What’s causing the delay?
According to CDSC spokesperson Suresh Nyaupane, there are both technical and policy hurdles. CDSC needs to identify inactive accounts, close them easily, and ensure that one person is not opening accounts in multiple places without proper tracking. They are currently working on a plan to handle unrenewed accounts.
Stock Brokers Association of Nepal president Sagar Dhakal says progress has been zero so far. He explains that problems arise when an investor buys shares from one broker but sells them through another without clearing payments to the first.
For example, if an investor deposits Rs 25 lakh as collateral, brokers may allow trades worth up to Rs 1 crore on trust. But when shares move to another DP and are sold elsewhere, the first broker is left unpaid — and sometimes, the investor disappears altogether.

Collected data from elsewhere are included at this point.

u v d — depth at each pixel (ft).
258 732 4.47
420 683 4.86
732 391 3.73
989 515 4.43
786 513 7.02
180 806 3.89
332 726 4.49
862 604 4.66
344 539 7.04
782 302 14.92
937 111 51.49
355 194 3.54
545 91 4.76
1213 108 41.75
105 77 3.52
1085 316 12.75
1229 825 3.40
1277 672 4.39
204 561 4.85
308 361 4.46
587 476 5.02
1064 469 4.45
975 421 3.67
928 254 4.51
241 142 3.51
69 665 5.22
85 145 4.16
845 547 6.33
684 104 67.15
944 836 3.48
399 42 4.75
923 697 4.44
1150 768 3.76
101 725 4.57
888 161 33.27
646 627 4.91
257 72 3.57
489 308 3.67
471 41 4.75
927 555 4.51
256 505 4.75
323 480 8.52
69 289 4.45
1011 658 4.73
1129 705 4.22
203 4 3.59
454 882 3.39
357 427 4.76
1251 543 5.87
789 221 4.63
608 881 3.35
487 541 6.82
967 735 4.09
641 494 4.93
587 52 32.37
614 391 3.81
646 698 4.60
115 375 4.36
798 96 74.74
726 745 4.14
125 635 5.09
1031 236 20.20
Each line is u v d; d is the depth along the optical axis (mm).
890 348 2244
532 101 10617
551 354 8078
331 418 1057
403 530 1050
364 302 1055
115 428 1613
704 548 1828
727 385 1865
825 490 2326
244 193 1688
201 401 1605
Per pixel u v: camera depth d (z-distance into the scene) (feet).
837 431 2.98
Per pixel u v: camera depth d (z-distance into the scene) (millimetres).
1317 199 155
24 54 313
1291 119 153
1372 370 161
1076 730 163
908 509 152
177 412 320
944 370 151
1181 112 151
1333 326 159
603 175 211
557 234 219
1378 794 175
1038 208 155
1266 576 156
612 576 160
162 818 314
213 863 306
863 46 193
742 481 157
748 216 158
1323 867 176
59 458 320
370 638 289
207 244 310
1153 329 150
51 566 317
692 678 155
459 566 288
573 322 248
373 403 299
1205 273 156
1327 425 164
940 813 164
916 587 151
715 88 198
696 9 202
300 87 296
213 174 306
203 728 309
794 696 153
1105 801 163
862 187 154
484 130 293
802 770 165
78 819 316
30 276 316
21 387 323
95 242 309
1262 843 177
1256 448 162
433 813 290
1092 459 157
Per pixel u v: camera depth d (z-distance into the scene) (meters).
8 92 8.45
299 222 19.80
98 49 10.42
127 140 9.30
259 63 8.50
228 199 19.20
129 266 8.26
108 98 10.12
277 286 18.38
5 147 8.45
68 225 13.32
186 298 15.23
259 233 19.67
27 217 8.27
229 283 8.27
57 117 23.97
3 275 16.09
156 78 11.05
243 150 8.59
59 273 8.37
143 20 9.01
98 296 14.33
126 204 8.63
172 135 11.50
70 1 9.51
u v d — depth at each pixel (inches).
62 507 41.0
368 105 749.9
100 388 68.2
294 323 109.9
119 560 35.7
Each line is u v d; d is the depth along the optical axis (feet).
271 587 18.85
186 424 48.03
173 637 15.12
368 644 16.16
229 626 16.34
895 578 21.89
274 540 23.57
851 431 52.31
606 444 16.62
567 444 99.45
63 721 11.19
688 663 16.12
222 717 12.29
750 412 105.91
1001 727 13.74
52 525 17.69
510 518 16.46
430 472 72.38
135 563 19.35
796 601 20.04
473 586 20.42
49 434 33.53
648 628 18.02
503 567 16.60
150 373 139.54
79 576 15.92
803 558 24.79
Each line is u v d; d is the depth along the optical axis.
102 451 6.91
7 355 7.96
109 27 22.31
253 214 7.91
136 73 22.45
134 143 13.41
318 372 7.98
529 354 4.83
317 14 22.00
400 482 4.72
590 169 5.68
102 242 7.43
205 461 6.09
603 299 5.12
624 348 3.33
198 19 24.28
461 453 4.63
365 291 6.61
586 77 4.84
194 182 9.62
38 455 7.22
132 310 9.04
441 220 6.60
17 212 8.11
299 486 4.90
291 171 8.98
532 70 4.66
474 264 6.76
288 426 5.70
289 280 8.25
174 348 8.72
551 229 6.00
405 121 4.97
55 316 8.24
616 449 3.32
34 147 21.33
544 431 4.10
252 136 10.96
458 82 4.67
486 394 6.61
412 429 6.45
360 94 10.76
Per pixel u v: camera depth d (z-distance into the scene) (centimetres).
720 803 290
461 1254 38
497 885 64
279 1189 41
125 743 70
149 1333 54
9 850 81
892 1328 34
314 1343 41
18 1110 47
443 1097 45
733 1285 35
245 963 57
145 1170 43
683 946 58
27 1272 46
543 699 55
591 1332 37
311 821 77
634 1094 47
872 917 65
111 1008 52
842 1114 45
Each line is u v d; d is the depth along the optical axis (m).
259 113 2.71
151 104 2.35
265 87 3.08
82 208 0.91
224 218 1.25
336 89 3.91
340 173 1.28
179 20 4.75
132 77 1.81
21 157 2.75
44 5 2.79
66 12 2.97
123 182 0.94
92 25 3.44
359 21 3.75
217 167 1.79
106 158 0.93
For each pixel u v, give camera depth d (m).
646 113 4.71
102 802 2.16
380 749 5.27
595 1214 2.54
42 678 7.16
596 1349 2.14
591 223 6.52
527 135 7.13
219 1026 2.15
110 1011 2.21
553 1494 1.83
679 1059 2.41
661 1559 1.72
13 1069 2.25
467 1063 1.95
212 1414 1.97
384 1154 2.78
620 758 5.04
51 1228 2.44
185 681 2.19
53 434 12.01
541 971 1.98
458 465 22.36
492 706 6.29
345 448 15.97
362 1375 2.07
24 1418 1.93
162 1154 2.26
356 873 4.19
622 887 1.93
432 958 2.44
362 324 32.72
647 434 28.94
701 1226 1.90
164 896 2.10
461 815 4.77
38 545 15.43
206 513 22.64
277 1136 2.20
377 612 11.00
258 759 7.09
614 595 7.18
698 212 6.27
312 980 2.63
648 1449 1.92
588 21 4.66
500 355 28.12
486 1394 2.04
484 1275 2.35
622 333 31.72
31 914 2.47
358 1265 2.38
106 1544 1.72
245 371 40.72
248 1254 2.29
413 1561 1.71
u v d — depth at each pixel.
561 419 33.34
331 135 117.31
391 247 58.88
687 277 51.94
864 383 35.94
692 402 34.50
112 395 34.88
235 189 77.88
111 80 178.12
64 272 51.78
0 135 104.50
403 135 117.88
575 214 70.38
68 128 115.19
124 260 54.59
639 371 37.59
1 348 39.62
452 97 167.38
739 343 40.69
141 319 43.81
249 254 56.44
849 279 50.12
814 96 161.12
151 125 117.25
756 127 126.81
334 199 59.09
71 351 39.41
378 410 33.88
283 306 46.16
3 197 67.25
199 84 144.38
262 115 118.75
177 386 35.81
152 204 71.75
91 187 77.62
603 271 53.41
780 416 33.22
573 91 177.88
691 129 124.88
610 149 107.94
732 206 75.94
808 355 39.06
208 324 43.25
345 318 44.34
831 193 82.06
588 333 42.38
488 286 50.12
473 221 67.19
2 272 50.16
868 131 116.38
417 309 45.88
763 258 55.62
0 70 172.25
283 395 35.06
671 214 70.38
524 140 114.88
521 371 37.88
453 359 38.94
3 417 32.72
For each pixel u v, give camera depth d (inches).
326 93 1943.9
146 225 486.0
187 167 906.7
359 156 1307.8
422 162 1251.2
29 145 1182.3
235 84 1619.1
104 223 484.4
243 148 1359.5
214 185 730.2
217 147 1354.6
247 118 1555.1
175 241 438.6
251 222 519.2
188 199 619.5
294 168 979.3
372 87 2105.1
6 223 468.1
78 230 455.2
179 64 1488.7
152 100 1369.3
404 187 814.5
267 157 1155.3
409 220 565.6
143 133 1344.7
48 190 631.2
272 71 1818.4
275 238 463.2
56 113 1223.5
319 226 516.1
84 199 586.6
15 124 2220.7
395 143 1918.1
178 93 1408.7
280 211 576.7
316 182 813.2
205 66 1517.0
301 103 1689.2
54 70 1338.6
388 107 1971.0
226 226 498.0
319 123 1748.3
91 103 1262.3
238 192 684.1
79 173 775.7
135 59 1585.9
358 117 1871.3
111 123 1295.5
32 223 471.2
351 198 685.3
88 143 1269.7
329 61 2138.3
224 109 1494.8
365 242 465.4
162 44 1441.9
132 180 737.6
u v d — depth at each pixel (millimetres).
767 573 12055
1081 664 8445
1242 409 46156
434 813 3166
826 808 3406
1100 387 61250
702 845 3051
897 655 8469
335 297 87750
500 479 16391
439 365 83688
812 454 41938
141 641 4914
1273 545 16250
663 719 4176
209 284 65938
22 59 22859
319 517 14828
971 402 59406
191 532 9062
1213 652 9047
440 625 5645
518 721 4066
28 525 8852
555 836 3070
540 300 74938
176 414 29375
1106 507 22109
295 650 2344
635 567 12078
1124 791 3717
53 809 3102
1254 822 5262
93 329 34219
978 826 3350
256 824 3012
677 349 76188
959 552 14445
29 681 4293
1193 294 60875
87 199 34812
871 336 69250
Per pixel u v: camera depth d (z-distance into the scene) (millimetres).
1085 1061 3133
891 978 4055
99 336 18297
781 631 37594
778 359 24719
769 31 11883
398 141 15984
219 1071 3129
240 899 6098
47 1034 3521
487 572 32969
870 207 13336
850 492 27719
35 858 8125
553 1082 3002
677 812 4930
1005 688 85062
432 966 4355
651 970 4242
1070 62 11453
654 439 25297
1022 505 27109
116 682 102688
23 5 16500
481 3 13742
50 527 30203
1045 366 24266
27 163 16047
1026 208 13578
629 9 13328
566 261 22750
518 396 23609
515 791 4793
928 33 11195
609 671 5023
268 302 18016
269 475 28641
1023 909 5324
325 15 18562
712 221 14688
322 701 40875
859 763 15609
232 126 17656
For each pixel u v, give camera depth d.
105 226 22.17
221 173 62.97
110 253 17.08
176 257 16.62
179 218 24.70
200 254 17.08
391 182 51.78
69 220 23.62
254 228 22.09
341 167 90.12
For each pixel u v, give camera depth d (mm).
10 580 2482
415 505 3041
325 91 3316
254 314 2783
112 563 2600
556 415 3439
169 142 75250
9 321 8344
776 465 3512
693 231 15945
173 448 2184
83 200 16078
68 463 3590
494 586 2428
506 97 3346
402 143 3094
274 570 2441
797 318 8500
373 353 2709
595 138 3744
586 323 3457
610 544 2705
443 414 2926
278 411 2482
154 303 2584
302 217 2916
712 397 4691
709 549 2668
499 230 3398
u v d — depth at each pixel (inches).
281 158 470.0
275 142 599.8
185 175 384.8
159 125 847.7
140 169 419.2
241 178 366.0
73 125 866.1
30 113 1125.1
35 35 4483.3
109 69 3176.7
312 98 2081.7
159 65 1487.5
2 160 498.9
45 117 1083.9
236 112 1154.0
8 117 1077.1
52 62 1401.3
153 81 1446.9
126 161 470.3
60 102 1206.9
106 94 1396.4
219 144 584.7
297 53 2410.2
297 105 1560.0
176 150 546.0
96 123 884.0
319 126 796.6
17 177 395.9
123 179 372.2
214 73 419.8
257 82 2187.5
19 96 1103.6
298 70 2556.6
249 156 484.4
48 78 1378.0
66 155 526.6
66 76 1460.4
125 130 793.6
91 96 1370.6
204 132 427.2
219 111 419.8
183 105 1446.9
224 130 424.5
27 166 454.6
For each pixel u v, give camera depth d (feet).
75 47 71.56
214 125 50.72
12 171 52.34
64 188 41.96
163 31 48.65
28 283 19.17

In today’s market, many investors buy 100% of their shares by keeping just 25% as a guarantee. The trend of using BO-to-BO transfers and selling through another broker is increasing, causing more financial risk for brokers.
Even though the current rule allows only two DPs per investor, many still manage to open multiple accounts — and until CDSC takes action, brokers say the problem will keep growing.